La Repubblica di Arlecchino: il libro di Landolfi spiega i danni da Covid prodotti sulle istituzioni

12 Lug 2020 16:52 - di Adele Sirocchi
Landolfi

C’è un virus nocivo almeno quanto il Covid che imperversa in Italia. Ci sono vari nomi per definirlo: sfilacciamento del potere decisionale, conflitto Stato-Regioni, la catena spezzata del comando. E’ la degenerazione del regionalismo che intacca il senso più profondo della comunità nazionale. A questi risvolti politici e istituzionali è dedicato il libro di Mario Landolfi La repubblica di Arlecchino. Così il regionalismo ha infettato l’Italia (Rubbettino, pp.172, euro 15).

Le Regioni sono state un disastro

Le Regioni – scrive Gennaro Malgieri nella prefazione – “sono state un disastro. La subordinazione ad esse dello Stato è il principio della fine. Ci auguriamo che i conflitti che insorgeranno sul dopo Covid non minino la resistenza dei cittadini che finora è stata esemplare. ma perché ciò accada c’è bisogno di classi politiche generose con il popolo e rigorose con se stesse”.
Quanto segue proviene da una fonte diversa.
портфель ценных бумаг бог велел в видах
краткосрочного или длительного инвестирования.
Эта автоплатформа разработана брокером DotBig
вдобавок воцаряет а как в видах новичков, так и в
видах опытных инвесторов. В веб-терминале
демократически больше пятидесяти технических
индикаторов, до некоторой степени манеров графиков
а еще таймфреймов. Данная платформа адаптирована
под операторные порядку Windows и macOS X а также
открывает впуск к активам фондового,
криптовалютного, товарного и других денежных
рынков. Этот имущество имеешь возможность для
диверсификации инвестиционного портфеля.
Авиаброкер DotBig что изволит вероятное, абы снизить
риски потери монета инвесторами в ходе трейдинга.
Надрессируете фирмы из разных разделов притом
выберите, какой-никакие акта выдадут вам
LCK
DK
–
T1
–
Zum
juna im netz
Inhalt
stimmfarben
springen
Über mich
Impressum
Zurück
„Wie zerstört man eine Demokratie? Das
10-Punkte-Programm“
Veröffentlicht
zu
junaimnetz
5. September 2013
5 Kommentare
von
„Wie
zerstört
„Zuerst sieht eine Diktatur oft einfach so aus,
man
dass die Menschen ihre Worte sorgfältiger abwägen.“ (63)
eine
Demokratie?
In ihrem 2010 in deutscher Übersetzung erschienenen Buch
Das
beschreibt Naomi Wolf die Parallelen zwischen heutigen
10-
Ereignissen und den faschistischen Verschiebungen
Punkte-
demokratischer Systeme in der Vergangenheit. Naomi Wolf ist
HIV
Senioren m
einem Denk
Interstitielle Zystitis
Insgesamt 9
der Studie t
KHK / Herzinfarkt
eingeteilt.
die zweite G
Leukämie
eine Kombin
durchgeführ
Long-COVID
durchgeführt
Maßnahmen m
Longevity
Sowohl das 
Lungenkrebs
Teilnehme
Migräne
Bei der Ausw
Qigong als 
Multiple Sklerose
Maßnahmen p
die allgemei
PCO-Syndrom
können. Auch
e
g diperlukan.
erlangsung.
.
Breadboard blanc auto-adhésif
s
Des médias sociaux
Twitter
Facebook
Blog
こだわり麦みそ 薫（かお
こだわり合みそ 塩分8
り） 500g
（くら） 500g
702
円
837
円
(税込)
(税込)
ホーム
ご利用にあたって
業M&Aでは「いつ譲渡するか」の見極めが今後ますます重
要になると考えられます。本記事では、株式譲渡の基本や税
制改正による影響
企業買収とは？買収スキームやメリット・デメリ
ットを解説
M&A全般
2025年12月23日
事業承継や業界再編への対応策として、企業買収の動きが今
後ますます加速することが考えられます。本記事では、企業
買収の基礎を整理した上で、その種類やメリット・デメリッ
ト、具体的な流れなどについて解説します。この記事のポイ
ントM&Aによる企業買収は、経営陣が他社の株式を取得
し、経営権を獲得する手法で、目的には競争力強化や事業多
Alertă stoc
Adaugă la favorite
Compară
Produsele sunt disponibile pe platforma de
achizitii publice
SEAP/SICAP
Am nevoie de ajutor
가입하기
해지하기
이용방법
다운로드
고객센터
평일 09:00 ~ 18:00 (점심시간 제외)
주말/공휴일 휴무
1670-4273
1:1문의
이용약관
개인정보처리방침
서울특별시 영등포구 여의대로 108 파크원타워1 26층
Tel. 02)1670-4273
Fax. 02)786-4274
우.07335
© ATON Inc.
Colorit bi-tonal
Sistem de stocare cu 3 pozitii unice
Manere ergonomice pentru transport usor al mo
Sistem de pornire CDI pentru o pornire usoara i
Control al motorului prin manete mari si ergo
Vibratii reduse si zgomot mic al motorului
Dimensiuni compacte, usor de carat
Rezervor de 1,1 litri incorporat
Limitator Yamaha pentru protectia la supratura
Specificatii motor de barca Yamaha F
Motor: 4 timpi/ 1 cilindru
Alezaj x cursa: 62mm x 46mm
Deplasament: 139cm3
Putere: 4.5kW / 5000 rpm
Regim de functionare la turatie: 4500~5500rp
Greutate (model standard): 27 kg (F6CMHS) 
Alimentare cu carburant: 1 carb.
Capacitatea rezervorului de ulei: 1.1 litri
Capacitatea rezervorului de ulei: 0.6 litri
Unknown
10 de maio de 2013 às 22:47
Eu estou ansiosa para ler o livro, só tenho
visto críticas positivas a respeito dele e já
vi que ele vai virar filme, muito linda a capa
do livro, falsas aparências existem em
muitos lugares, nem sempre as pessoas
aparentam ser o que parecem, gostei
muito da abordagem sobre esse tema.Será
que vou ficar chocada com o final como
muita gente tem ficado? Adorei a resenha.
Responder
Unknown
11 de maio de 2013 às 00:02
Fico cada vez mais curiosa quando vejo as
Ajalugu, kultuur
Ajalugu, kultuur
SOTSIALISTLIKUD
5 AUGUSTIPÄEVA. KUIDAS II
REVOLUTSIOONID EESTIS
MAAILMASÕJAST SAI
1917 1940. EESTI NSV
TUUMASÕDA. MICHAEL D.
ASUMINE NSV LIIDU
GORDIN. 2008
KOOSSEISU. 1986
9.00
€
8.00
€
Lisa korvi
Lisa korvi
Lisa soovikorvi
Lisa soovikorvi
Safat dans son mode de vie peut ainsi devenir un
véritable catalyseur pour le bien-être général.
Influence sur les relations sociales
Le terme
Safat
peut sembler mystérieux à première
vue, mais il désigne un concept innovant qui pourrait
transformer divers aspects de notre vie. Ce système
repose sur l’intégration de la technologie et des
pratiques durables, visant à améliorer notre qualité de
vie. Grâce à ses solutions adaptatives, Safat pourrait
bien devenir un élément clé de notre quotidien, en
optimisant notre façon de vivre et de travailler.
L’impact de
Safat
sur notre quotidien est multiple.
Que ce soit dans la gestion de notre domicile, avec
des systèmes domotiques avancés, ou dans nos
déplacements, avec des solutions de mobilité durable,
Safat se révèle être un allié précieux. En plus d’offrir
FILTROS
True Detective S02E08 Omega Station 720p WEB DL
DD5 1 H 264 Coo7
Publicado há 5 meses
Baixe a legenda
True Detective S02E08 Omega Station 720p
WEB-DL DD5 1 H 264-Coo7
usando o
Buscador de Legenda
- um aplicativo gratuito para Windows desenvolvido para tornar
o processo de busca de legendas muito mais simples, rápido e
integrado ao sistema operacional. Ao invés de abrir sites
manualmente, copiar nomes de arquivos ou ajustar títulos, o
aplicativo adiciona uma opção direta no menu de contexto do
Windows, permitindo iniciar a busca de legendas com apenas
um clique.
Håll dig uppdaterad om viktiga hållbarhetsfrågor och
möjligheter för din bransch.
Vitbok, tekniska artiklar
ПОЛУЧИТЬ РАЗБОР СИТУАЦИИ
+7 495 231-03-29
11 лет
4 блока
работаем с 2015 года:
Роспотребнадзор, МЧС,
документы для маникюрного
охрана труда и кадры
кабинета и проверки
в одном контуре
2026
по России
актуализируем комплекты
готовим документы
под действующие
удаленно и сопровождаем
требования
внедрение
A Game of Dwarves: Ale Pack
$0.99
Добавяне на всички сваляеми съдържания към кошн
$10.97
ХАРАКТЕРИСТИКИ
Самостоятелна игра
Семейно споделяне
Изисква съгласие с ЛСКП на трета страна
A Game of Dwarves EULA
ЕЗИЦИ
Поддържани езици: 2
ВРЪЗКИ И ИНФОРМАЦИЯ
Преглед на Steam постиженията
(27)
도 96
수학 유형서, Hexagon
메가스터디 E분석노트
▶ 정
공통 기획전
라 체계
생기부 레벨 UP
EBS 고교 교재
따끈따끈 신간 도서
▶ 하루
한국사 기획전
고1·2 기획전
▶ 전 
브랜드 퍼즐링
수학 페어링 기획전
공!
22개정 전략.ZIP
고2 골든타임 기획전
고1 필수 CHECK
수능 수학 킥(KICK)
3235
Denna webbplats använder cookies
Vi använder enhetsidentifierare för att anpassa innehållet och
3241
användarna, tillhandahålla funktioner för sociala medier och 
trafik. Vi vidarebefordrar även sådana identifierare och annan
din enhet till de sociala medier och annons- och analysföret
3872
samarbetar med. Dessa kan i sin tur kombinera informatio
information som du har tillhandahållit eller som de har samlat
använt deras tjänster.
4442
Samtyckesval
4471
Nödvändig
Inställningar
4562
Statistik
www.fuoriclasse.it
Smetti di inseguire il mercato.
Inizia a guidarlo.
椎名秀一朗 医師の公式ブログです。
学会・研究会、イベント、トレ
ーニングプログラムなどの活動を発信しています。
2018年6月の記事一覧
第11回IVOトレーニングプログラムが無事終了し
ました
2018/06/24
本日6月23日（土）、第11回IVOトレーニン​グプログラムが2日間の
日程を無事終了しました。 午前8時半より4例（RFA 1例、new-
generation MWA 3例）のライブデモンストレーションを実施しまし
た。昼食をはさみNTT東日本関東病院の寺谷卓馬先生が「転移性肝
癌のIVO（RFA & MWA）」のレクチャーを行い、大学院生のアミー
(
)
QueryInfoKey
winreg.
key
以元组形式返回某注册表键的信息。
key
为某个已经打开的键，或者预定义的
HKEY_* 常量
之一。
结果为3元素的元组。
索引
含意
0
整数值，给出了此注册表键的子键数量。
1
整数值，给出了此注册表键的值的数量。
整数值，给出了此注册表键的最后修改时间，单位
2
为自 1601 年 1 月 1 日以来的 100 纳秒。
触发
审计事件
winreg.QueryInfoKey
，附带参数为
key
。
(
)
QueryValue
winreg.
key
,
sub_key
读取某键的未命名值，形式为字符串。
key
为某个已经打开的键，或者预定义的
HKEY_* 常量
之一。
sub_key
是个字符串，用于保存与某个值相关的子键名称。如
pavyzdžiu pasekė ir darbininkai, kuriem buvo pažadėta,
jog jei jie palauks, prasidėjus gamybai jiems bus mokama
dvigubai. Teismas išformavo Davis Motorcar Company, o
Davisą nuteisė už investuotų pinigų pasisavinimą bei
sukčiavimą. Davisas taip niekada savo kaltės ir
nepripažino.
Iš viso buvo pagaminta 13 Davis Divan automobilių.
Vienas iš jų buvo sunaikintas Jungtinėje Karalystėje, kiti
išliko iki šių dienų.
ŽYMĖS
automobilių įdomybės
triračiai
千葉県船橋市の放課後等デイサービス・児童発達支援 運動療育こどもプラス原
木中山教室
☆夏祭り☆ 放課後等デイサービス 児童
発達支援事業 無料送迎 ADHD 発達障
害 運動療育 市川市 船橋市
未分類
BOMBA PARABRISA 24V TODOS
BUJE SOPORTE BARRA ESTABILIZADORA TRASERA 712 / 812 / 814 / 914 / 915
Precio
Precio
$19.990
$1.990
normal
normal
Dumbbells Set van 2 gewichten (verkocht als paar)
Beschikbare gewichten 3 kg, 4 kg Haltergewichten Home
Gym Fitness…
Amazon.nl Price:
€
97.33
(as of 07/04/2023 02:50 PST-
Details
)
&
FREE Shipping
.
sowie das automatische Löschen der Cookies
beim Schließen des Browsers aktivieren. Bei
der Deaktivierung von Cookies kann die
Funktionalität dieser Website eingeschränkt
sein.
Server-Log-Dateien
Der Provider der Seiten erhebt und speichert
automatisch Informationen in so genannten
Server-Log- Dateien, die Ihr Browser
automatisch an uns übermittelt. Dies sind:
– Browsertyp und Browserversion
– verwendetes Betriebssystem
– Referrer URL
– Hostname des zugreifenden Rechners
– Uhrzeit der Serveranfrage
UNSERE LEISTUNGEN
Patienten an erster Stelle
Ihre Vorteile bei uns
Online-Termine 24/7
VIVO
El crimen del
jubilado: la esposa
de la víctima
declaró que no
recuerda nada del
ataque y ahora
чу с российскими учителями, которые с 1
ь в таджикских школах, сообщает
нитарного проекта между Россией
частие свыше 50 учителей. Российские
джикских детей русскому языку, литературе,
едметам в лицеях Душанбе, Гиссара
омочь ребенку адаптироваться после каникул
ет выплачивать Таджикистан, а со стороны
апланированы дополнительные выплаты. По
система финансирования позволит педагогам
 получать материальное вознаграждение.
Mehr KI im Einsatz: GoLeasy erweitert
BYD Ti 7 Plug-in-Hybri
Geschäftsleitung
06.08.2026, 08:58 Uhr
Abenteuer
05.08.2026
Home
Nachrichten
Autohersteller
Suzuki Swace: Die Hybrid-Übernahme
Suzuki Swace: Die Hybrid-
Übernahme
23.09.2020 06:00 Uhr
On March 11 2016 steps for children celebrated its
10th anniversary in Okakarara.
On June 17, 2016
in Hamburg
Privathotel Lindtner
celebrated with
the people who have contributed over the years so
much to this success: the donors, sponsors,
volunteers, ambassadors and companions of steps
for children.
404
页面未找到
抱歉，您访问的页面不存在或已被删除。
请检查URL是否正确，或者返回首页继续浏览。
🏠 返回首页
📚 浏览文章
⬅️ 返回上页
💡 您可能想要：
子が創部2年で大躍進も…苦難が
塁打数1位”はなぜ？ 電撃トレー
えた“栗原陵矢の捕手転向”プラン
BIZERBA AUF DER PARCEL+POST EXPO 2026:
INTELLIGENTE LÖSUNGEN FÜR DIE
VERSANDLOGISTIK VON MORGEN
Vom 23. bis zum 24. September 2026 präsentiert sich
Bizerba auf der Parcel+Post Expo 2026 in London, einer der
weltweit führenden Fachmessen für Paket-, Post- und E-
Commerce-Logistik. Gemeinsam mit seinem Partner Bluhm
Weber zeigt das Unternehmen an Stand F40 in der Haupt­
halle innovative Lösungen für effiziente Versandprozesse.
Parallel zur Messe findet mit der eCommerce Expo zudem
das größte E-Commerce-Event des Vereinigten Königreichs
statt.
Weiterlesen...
Ognuno ha remato per proprio conto

Il libro di Landolfi unisce alla cronaca impietosa delle drammatiche settimane della quarantena la riflessione politica su una nazione dove le spinte centrifughe hanno determinato una miscela letale in cui si sono mescolate autonomia e epidemia. “La realtà – annota Landolfi – è che ognuno ha remato in proprio con l’occhio più rivolto alla curva della popolarità che a quella del contagio. Non è qualunquismo. Il semplice sospetto di una guerra politica tra istituzioni nel pieno dell’emergenza rende chiaro che il livello di guardia si sta pericolosamente alzando”. Lo spettacolo che ne è emerso, al di là dei dati su malati, positivi e decessi, allarma soprattutto perché la ricetta per la guarigione è lungi dall’essere determinata.

E’ mancato uno sforzo unitario

“Lo stress test impostoci dal Covid-19 – riassume l’autore – ha squadernato la disarmante debolezza delle nostre istituzioni, evidenziandone l’assetto ormai irrimediabilmente minato dalla polverizzazione di funzioni, potere e competenze. Nulla, in questo drammatico frangente, è risultato immune dal ‘fai da te’. Nulla, perciò, è stato affrontato con spirito e sforzo unitario. Che si trattasse di tamponi o mascherine, di chiusura delle scuole o delle fabbriche, di zona rossa per i territori piuttosto che di quarantena dei cittadini, di fase uno o Fase due, di libri, di jogging e persino di pizze da asporto, consentite ovunque tranne, paradossalmente, a napoli e in Campania”.  Se la catena di comando si rivelava arrugginita e farraginosa, la risposta di medici e cittadini è stata composta e ammirevole.

La rifondazione dello Stato

Se c’è qualcosa che non funziona la causa non va ricercata nel popolo ma negli attori istituzionali. E’ dunque a quel livello che occorre qualcosa di più di una superficiale manutenzione. Perché, avverte ancora Landolfi, se fosse un’automobile l’Italia del post-virus avrebbe gomme a terra e serbatoio vuoto. Altro che ripartenza. S’impone con forza la necessità di una rifondazione dello Stato. Ed essa, è la conclusione cui giunge l’autore , “non può che passare attraverso l’elezione di un’assemblea costituente, cioè di un organismo ad hoc, formato da cento persone elette con il sistema proporzionale e che, tempo diciotto mesi, preparano un testo di revisione costituzionale da sottoporre a referendum confermativo”. Non c’è bisogno di replicare il carnevale cui abbiamo già assistito con i presenzialismi a Villa Pamphili o con ingiustificate proroghe dello stato d’emergenza. “A tempi eccezionale si risponde con strumenti eccezionali”. Una sfida, rammenta Landolfi, cui sono chiamati soprattutto Meloni e Salvini. Riprendendo quell’itinerario che appartiene da decenni alla destra e che ha il suo fondamento nel senso dello Stato e della nazione.